The Central Bank has sold €0.5bn worth of IBRC bonds – the debt instrument that replaced the promissory notes used to fund the losses of Anglo Irish Bank and Irish Nationwide building Society.

The bonds were bought by the National Treasury Management Agency (NTMA), the very organisation that issued them to the Central Bank in the first place.

Effectively the taxpayer has paid off €0.5bn of the €25bn in debt that was left over when IBRC was liquidated last year.

Under the terms of an agreement with the European Central Bank, The payment of the promissory notes debt with newly issued, long-duration Irish Government bonds was deemed legally acceptable only if it included a timetable to sell off part of the Central Bank of Ireland’s holding of the bonds.

For the period 2014 to 2018, the Central Bank is obliged to sell off €0.5bn worth of IBRC bonds each year (rising to €1bn a year until 2024, then €2bn each year after that).

It had been assumed that the bonds would be sold to private investors, who could then hold the bonds to maturity and collect interest payments each year, which would reduce the attractiveness of the overall deal to the State.

However, in the transaction carried out on Monday one state agency (NTMA) has bought the debt back from another state agency (the Central Bank) with cash.

The NTMA – as the issuing agency – can now cancel the bonds it has bought back.  Effectively it is an early repayment of debt.  It is understood the cash for the repayment comes from the NTMA’s cash holdings.

Neither the NTMA nor the Central Bank of Ireland would disclose the price paid for the bonds, which carry a face value of €500m.

Since these bonds were issued in February 2013 the price of Irish Government bonds has risen significantly, as investor demand and confidence grew.

If the IBRC bonds were marked to market prices, the Central Bank could be in a position to record a profit on the transaction.

The Central Bank declined to comment on the transaction, except to confirm that it had taken place.

Any further information on the transaction, if disclosed, will come in the Central Bank’s annual report, which is due in April.

This may also clarify the accounting treatment of the transaction.

The €0.5bn of bonds bought back by the NTMA were part of a €2bn issue that is due to mature in June 2038.

In total some €25.034bn of bonds were issued to cover the debt of IBRC on its liquidation.  All are held by the Central Bank, which receives the annual coupon, or interest payment on the bonds.

This week’s transaction reduces the outstanding amount of IBRC bonds to €24.5bn.

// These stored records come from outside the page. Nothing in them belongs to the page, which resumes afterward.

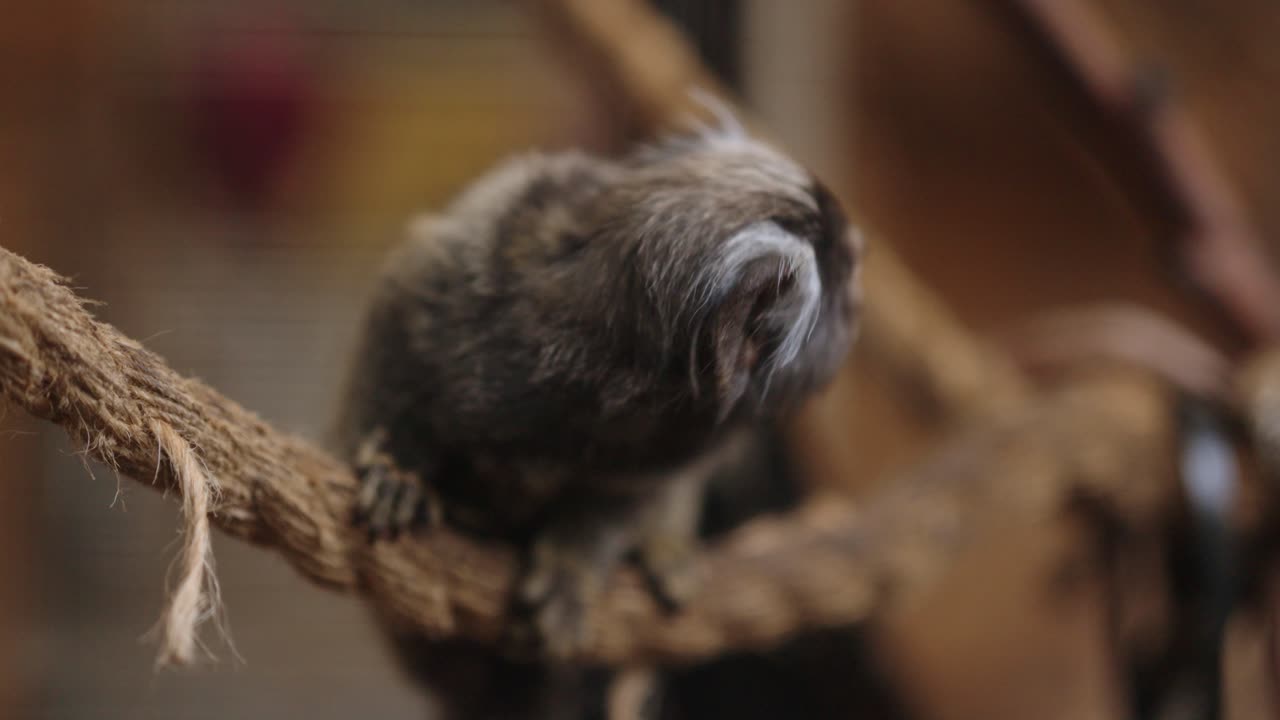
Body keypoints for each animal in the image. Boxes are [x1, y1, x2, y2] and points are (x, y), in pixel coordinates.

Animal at [332, 111, 861, 719]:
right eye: (843, 273)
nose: (858, 296)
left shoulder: (659, 455)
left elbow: (619, 503)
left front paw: (572, 566)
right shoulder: (463, 269)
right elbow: (399, 324)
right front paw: (399, 468)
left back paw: (663, 550)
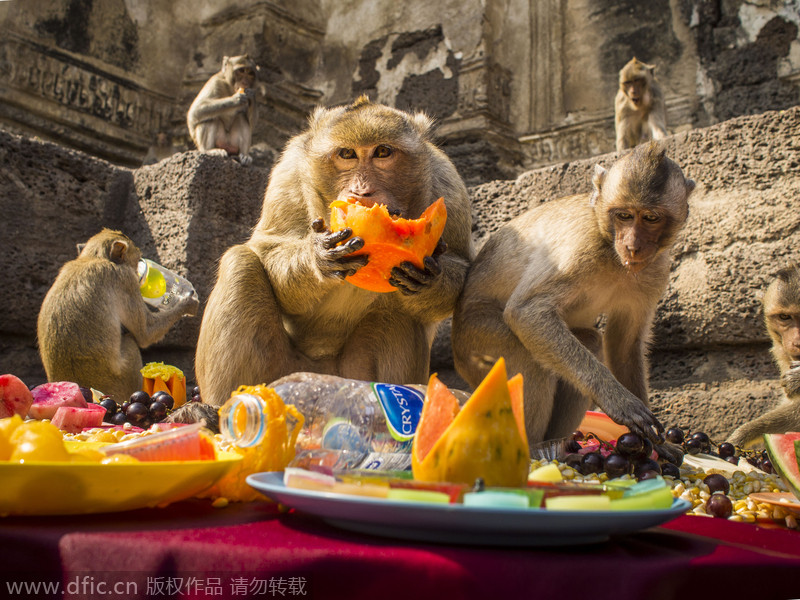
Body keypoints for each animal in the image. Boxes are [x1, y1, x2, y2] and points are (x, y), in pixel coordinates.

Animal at [37, 229, 199, 403]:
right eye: (136, 260)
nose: (140, 270)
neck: (92, 259)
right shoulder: (125, 280)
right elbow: (145, 334)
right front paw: (187, 302)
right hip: (121, 381)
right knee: (131, 342)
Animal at [195, 96, 474, 407]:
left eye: (382, 152)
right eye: (347, 154)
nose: (361, 191)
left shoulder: (446, 181)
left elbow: (461, 270)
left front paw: (426, 277)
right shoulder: (289, 171)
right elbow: (268, 249)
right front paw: (318, 257)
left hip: (350, 375)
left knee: (396, 310)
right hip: (281, 372)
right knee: (241, 263)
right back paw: (219, 408)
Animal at [452, 142, 695, 456]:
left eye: (650, 218)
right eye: (624, 216)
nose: (633, 246)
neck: (610, 248)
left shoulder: (655, 271)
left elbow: (624, 343)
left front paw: (659, 445)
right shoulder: (582, 246)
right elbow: (526, 311)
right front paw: (619, 401)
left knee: (590, 342)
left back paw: (559, 445)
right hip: (475, 339)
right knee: (528, 360)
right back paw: (532, 452)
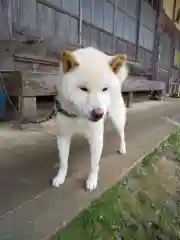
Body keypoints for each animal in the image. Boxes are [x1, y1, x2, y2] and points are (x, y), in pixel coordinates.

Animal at [52, 47, 128, 190]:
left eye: (104, 89)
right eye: (83, 89)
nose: (99, 113)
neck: (78, 115)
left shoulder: (96, 137)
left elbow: (94, 165)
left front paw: (92, 181)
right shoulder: (63, 136)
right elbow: (63, 162)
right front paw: (60, 177)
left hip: (117, 120)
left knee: (122, 134)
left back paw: (122, 147)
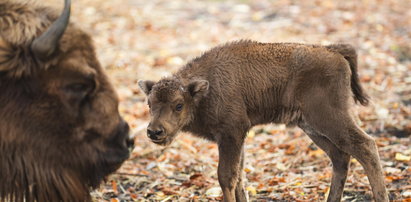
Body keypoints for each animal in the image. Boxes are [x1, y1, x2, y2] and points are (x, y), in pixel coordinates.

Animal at [139, 39, 390, 202]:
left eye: (178, 105)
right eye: (149, 103)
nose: (155, 132)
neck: (204, 91)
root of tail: (333, 51)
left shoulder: (231, 133)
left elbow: (226, 176)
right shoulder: (236, 138)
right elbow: (239, 177)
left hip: (329, 118)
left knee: (365, 146)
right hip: (311, 126)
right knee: (340, 157)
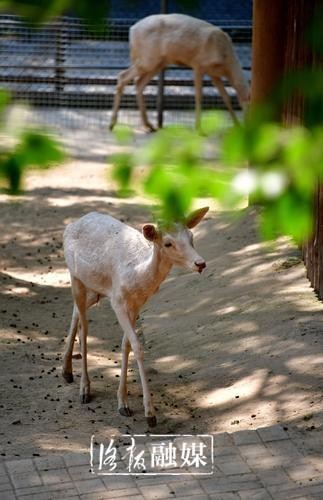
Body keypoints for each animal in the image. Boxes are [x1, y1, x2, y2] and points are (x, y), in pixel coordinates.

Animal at [62, 207, 210, 426]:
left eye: (191, 236)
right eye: (168, 243)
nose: (200, 263)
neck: (138, 278)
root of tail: (72, 224)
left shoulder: (137, 304)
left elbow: (126, 345)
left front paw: (122, 403)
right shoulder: (117, 301)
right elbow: (138, 347)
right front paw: (150, 414)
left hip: (95, 290)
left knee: (75, 313)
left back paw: (66, 371)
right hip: (75, 276)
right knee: (84, 326)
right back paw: (84, 389)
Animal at [109, 12, 251, 132]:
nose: (250, 127)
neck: (226, 62)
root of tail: (131, 30)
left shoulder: (214, 74)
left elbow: (226, 98)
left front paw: (237, 125)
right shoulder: (198, 64)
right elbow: (199, 96)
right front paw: (199, 128)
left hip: (158, 63)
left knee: (139, 83)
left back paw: (149, 125)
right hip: (147, 58)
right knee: (123, 76)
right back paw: (112, 124)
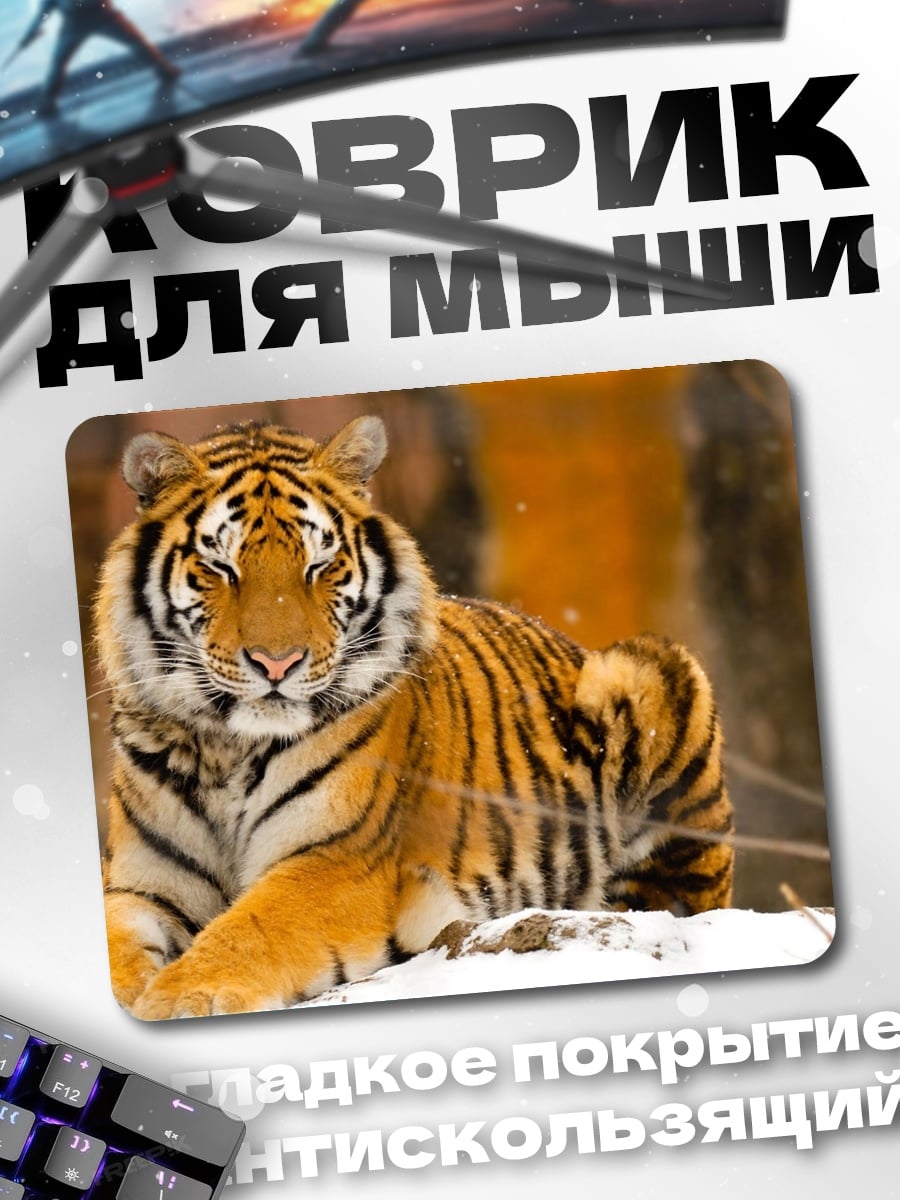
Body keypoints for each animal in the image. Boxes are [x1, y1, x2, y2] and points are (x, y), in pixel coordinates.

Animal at [95, 414, 734, 1019]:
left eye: (319, 566)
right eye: (221, 568)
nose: (278, 663)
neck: (225, 748)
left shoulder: (336, 861)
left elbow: (251, 929)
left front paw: (183, 997)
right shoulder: (141, 884)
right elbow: (112, 940)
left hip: (652, 675)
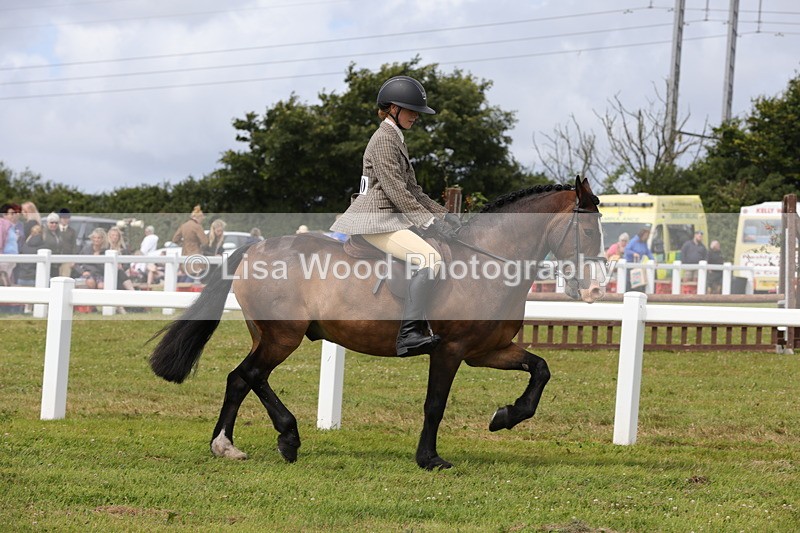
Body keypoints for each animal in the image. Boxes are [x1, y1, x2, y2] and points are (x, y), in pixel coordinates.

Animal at [149, 176, 606, 470]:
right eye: (588, 229)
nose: (595, 286)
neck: (486, 261)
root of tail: (256, 248)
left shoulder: (486, 351)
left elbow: (540, 369)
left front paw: (506, 416)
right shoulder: (450, 350)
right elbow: (435, 404)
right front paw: (429, 459)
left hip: (269, 334)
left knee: (241, 379)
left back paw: (227, 445)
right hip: (283, 335)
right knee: (251, 375)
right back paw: (284, 437)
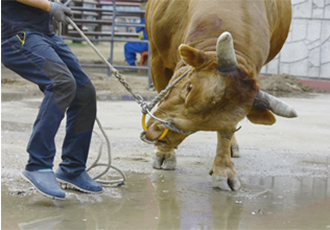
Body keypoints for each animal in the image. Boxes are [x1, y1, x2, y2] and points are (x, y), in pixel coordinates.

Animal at [144, 0, 296, 190]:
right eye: (190, 87)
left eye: (209, 123)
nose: (158, 136)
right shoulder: (158, 62)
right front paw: (165, 154)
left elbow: (226, 132)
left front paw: (224, 170)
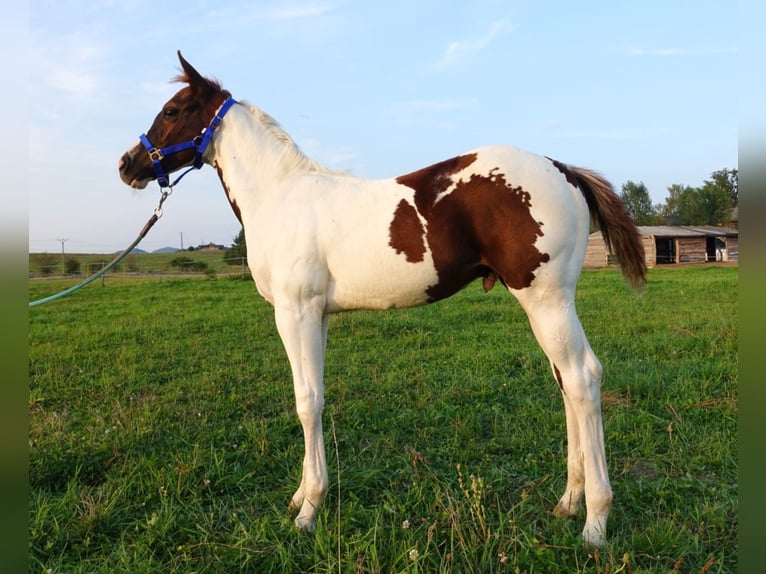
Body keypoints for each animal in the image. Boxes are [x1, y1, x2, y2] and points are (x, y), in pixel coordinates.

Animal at [120, 50, 648, 548]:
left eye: (172, 110)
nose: (127, 165)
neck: (280, 196)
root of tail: (564, 170)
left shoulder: (296, 312)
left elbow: (306, 401)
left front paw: (308, 510)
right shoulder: (318, 316)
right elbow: (315, 396)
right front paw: (302, 494)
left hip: (545, 298)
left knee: (583, 378)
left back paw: (595, 523)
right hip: (546, 304)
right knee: (567, 385)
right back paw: (568, 501)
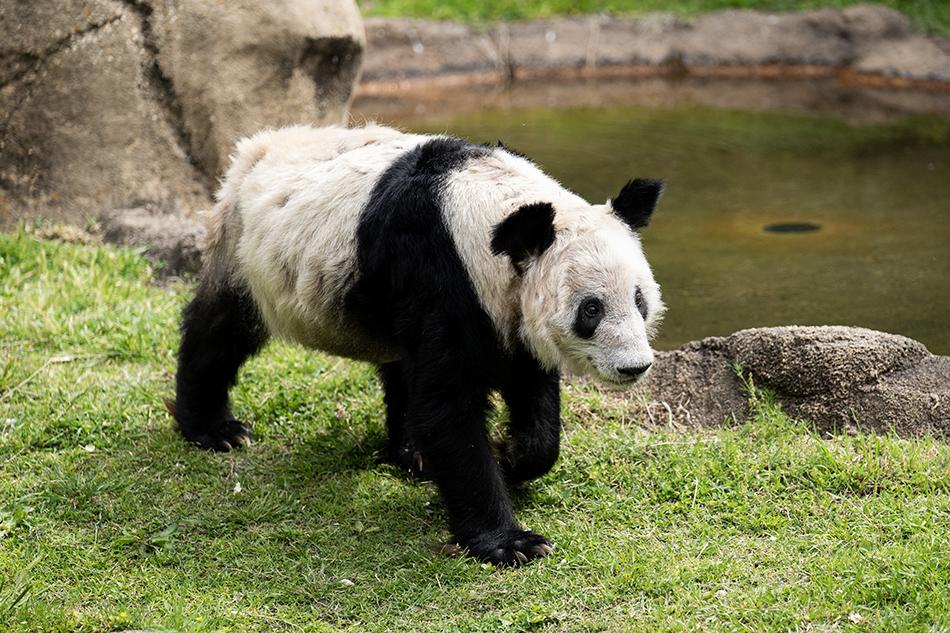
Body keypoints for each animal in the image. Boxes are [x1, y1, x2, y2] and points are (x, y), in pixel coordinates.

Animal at [175, 122, 668, 564]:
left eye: (639, 299)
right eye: (591, 309)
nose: (635, 367)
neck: (484, 207)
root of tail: (255, 145)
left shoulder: (502, 305)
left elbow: (530, 389)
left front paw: (513, 456)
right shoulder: (439, 271)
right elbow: (447, 408)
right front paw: (510, 542)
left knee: (402, 366)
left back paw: (411, 454)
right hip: (243, 248)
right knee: (220, 329)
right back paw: (214, 429)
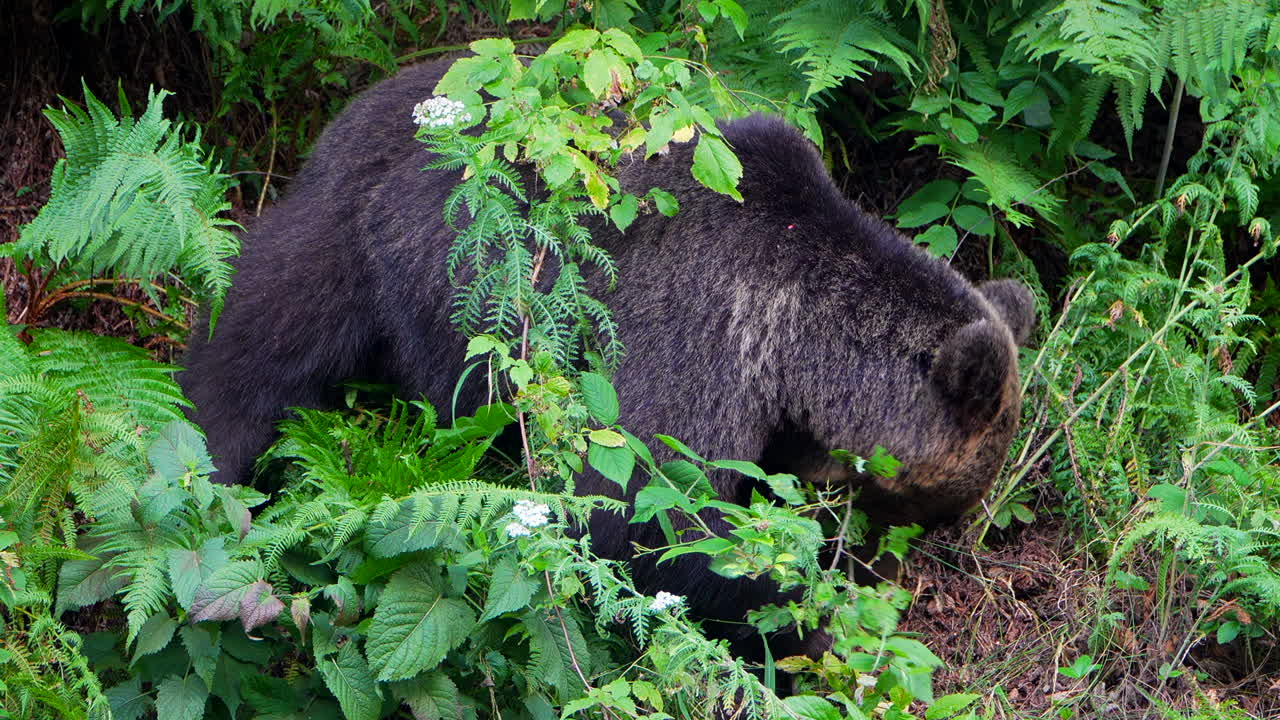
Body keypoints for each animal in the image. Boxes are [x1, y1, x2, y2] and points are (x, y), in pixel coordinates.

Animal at [180, 58, 1034, 659]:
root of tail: (357, 105)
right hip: (359, 241)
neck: (796, 343)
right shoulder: (686, 346)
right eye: (929, 504)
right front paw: (798, 616)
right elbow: (640, 516)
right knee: (252, 353)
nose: (888, 561)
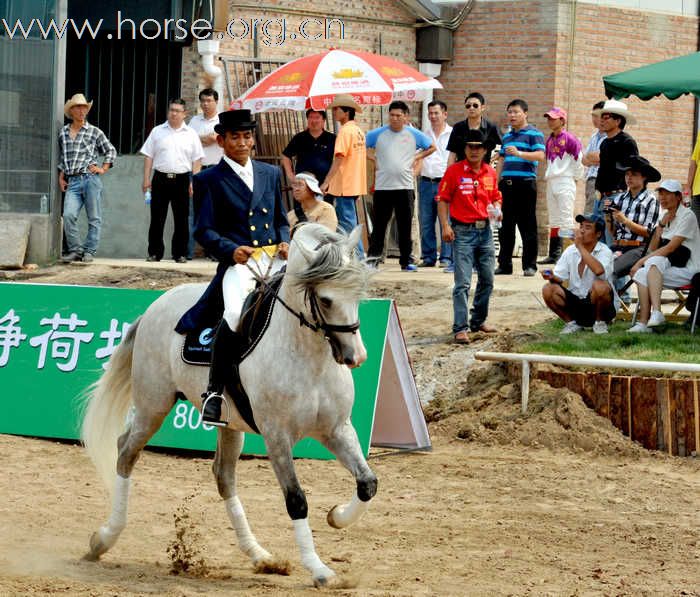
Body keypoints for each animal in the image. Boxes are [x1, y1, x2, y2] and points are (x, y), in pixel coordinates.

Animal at [80, 224, 378, 588]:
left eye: (358, 295)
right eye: (325, 299)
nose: (355, 357)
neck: (309, 357)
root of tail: (157, 303)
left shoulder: (337, 429)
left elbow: (367, 483)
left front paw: (336, 516)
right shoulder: (277, 437)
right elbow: (296, 501)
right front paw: (319, 569)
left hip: (230, 424)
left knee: (223, 476)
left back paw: (261, 556)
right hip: (153, 405)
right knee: (126, 452)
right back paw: (104, 538)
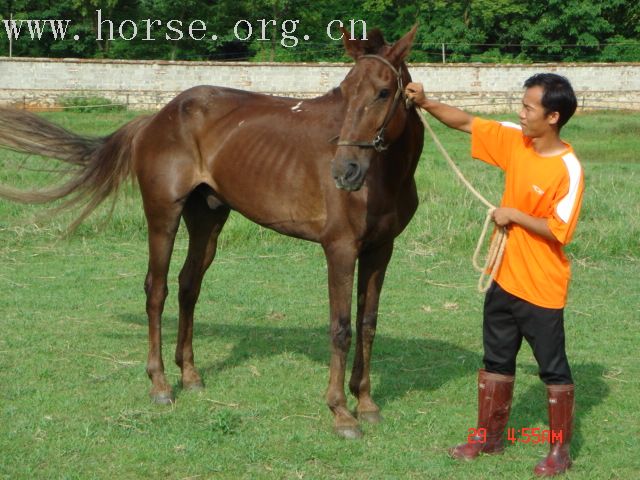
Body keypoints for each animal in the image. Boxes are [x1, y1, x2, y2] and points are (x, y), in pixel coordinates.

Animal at [0, 26, 424, 438]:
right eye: (345, 91)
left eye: (383, 92)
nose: (344, 171)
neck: (383, 178)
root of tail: (158, 117)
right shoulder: (339, 249)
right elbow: (341, 327)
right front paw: (341, 413)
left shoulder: (380, 250)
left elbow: (368, 324)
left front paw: (366, 403)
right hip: (163, 216)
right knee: (156, 290)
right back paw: (160, 384)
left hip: (207, 218)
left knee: (188, 286)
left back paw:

It also reduces the amount outstanding on national debt by half a billion to €175.7bn.

The State injected €31bn into Anglo Irish Bank and Irish Nationwide using money borrowed from the Central Bank/Eurosystem.

It issued a promissory note agreeing to repay this sum in ten annual instalments of €3.1bn. The first instalment was paid in cash, and the second was settled with a new government bond that is due to mature in 2025, leaving just over €25bn outstanding on the promissory note when IBRC was liquidated. 

This sum was settled with the Central Bank with long-dated government bonds that are due for repayment between 2038 and 2053.